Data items
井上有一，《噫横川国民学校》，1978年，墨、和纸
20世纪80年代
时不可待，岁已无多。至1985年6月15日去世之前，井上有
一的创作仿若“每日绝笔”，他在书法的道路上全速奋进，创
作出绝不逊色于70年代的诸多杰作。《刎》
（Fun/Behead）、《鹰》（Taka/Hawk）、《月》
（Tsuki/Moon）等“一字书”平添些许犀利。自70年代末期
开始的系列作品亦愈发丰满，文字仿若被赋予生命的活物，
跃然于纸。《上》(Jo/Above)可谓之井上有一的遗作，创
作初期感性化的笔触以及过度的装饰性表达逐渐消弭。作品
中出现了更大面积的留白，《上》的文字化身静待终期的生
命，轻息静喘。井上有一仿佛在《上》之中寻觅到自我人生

Description of the task:
Rewrite the listing with every occurrence of "70年代" changed to "七十年代". Leave everything else unchanged.

Written solution:
井上有一，《噫横川国民学校》，1978年，墨、和纸
20世纪80年代
时不可待，岁已无多。至1985年6月15日去世之前，井上有
一的创作仿若“每日绝笔”，他在书法的道路上全速奋进，创
作出绝不逊色于七十年代的诸多杰作。《刎》
（Fun/Behead）、《鹰》（Taka/Hawk）、《月》
（Tsuki/Moon）等“一字书”平添些许犀利。自七十年代末期
开始的系列作品亦愈发丰满，文字仿若被赋予生命的活物，
跃然于纸。《上》(Jo/Above)可谓之井上有一的遗作，创
作初期感性化的笔触以及过度的装饰性表达逐渐消弭。作品
中出现了更大面积的留白，《上》的文字化身静待终期的生
命，轻息静喘。井上有一仿佛在《上》之中寻觅到自我人生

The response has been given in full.